Conforme a lei nº 7.498/1986 que regulamenta o exercício da enfermagem e define as atribuições do enfermeiro: incluindo planejar, organizar, supervisionar e prestar cuidados de enfermagem, bem como orientar pacientes sobre procedimentos e cuidados de saúde (BRASIL, 1986). Os relatos obtidos evidenciam fragilidade na presença profissional durante as orientações pré-operatórias, aspecto este observado a partir da pergunta complementar realizada a um dos participantes:
“Algum enfermeiro falou contigo?” “Enfermeiro não falou nada (E4).”
Os achados deste estudo evidenciam aspectos relevantes da prática assistencial no período pré-operatório, contribuindo futuramente como subsídio para o desenvolvimento de melhorias na atuação da enfermagem perioperatória e na organização de fluxos de trabalho dos serviços de saúde, garantindo assim uma assistência segura e uma garantia de orientação individualizada a cada paciente que irá realizar um procedimento cirúrgico eletivo.
Espera-se que esse estudo contribua como evidência científica na área perioperatória, dessa forma, configura-se futuramente como fonte de apoio para implementação de estratégias que qualifiquem as orientações ao paciente e fortaleçam a valorização da atuação profissional do enfermeiro no período pré-operatório, reconhecendo a sua importância na promoção e educação em saúde.
A limitação encontrada na realização deste estudo foi relacionada ao fluxo institucional relacionado às orientações pré-operatórias, bem como a coleta ter sido realizada em um único local, o que pode generalizar e influenciar as percepções obtidas sobre o tema delimitado.
Considerações Finais
O presente estudo teve como objetivo verificar a efetividade das orientações prestadas pelo enfermeiro no período pré-operatório a pacientes submetidos a procedimentos cirúrgicos eletivos.
Muitos participantes citaram o envio de informações por meios digitais, tais recursos não devem substituir a atuação do enfermeiro, mas podem ser estratégias complementares ao processo educativo, como observado no contexto da pandemia COVID-19 (Oliveira et al, 2023).
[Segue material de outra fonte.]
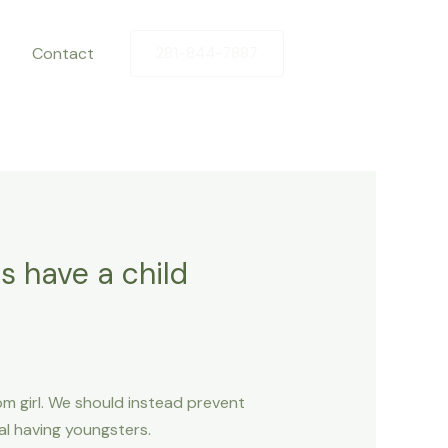
Contact
281-844-7887
as have a child
om girl. We should instead prevent
l having youngsters.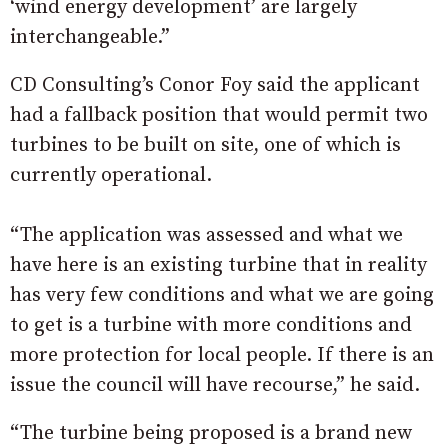
‘wind energy development’ are largely
interchangeable.”
CD Consulting’s Conor Foy said the applicant
had a fallback position that would permit two
turbines to be built on site, one of which is
currently operational.
“The application was assessed and what we
have here is an existing turbine that in reality
has very few conditions and what we are going
to get is a turbine with more conditions and
more protection for local people. If there is an
issue the council will have recourse,” he said.
“The turbine being proposed is a brand new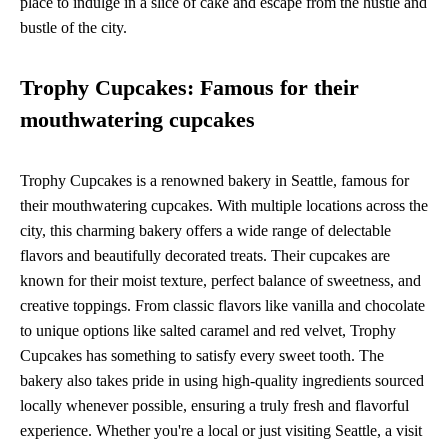
place to indulge in a slice of cake and escape from the hustle and
bustle of the city.
Trophy Cupcakes: Famous for their
mouthwatering cupcakes
Trophy Cupcakes is a renowned bakery in Seattle, famous for
their mouthwatering cupcakes. With multiple locations across the
city, this charming bakery offers a wide range of delectable
flavors and beautifully decorated treats. Their cupcakes are
known for their moist texture, perfect balance of sweetness, and
creative toppings. From classic flavors like vanilla and chocolate
to unique options like salted caramel and red velvet, Trophy
Cupcakes has something to satisfy every sweet tooth. The
bakery also takes pride in using high-quality ingredients sourced
locally whenever possible, ensuring a truly fresh and flavorful
experience. Whether you're a local or just visiting Seattle, a visit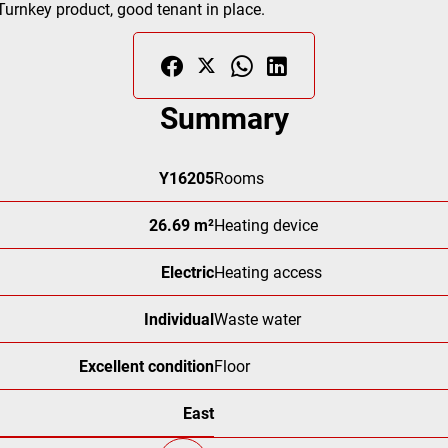
 Turnkey product, good tenant in place.
Summary
Y16205
Rooms
26.69 m²
Heating device
Electric
Heating access
Individual
Waste water
Excellent condition
Floor
East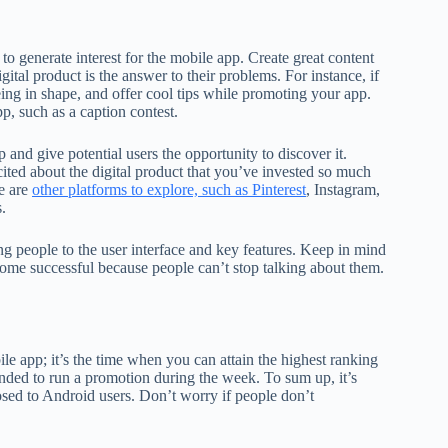
to generate interest for the mobile app. Create great content
gital product is the answer to their problems. For instance, if
eing in shape, and offer cool tips while promoting your app.
p, such as a caption contest.
and give potential users the opportunity to discover it.
cited about the digital product that you’ve invested so much
re are
other platforms to explore, such as Pinterest
, Instagram,
.
g people to the user interface and key features. Keep in mind
come successful because people can’t stop talking about them.
e app; it’s the time when you can attain the highest ranking
nded to run a promotion during the week. To sum up, it’s
sed to Android users. Don’t worry if people don’t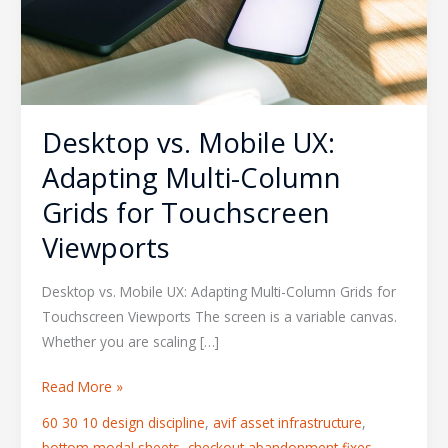
Grids
for
Touchscreen
Viewports
Desktop vs. Mobile UX:
Adapting Multi-Column
Grids for Touchscreen
Viewports
Desktop vs. Mobile UX: Adapting Multi-Column Grids for
Touchscreen Viewports The screen is a variable canvas.
Whether you are scaling […]
Read More »
60 30 10 design discipline
,
avif asset infrastructure
,
bottom modal sheets
,
checkout abandonment fixes
,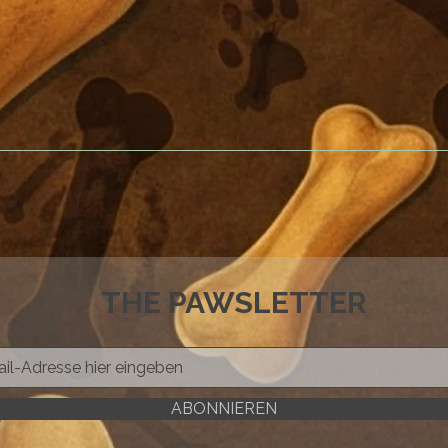
THE PAWSLETTER
ABONNIEREN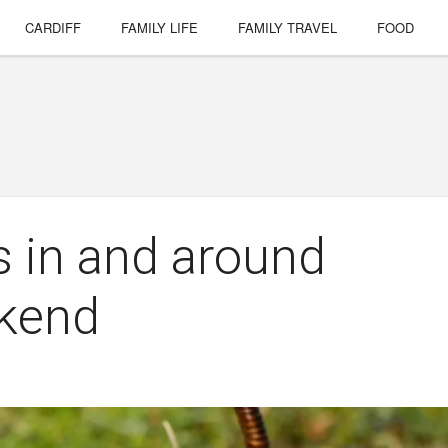
CARDIFF
FAMILY LIFE
FAMILY TRAVEL
FOOD
s in and around
ekend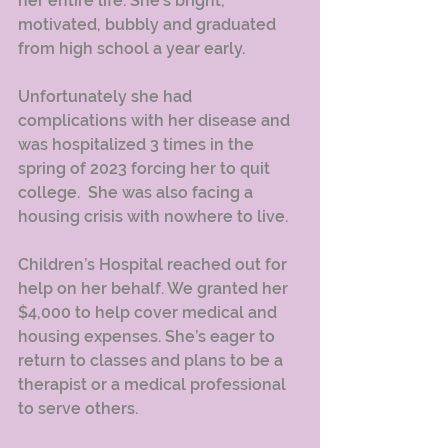
her entire life. She’s bright, 
motivated, bubbly and graduated 
from high school a year early.
Unfortunately she had 
complications with her disease and 
was hospitalized 3 times in the 
spring of 2023 forcing her to quit 
college.  She was also facing a 
housing crisis with nowhere to live.  
Children’s Hospital reached out for 
help on her behalf. We granted her 
$4,000 to help cover medical and 
housing expenses. She’s eager to 
return to classes and plans to be a 
therapist or a medical professional 
to serve others.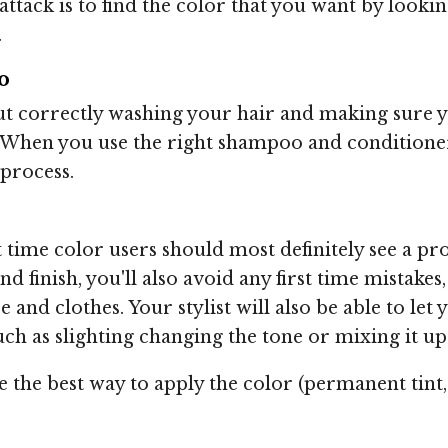
attack is to find the color that you want by looki
.
o
ut correctly washing your hair and making sure 
 When you use the right shampoo and conditioner 
 process.
 time color users should most definitely see a pro
d finish, you'll also avoid any first time mistake
 and clothes. Your stylist will also be able to let
uch as slighting changing the tone or mixing it up
ise the best way to apply the color (permanent tin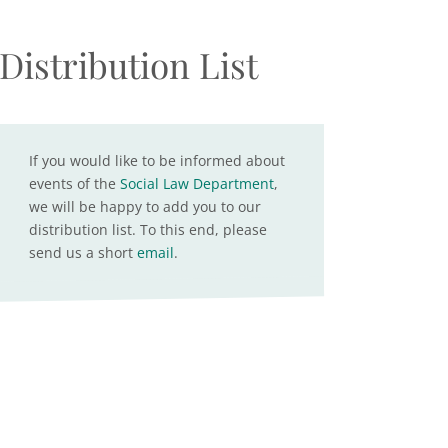
Distribution List
If you would like to be informed about
events of the
Social Law Department
,
we will be happy to add you to our
distribution list. To this end, please
send us a short
email
.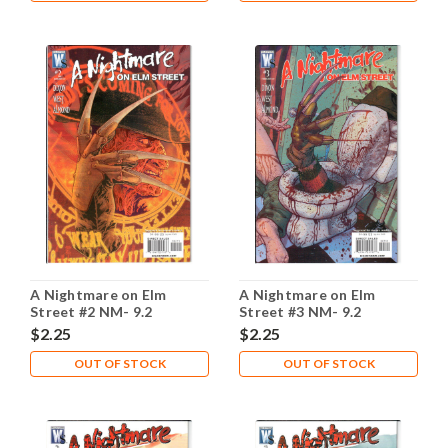
A Nightmare on Elm
A Nightmare on Elm
Street #2 NM- 9.2
Street #3 NM- 9.2
$2.25
$2.25
OUT OF STOCK
OUT OF STOCK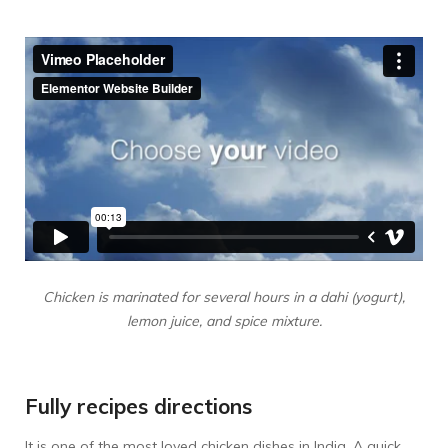
Chicken is marinated for several hours in a dahi (yogurt),
lemon juice, and spice mixture.
Fully recipes directions
It is one of the most loved chicken dishes in India. A quick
Pensando nisso, a utilização de tecnologias digitais pode favorecer o cuidado e ampliar o acesso às informações, especialmente em situações que dificultam o contato presencial.
Os resultados deste estudo evidenciam fragilidades na orientação pré-operatória, parte dos participantes receberam orientações insuficientes ou superficiais, frequentemente restritas ao jejum, o que indica limitação no processo educativo pré-operatório.
Observou-se que as orientações, são majoritariamente atribuídas, sendo frequentemente descritas como pouco claras e com persistência de dúvidas em relação ao período perioperatório.
Destaca-se como principal achado, a ausência de reconhecimento do profissional enfermeiro como responsável pelas orientações pré-operatórias, sendo o médico, o profissional mais citado, além de menções a meios digitais, médico anestesista, secretária e recepção.
A partir dos resultados obtidos, foi verificado que tais orientações não se mostram efetivas no contexto investigado, visto que o enfermeiro não tem papel ativo reconhecido pelos pacientes como orientador no serviço de saúde.
Diante disso, evidenciou-se que há necessidade de fortalecimento da atuação do enfermeiro como orientador no período pré-operatório.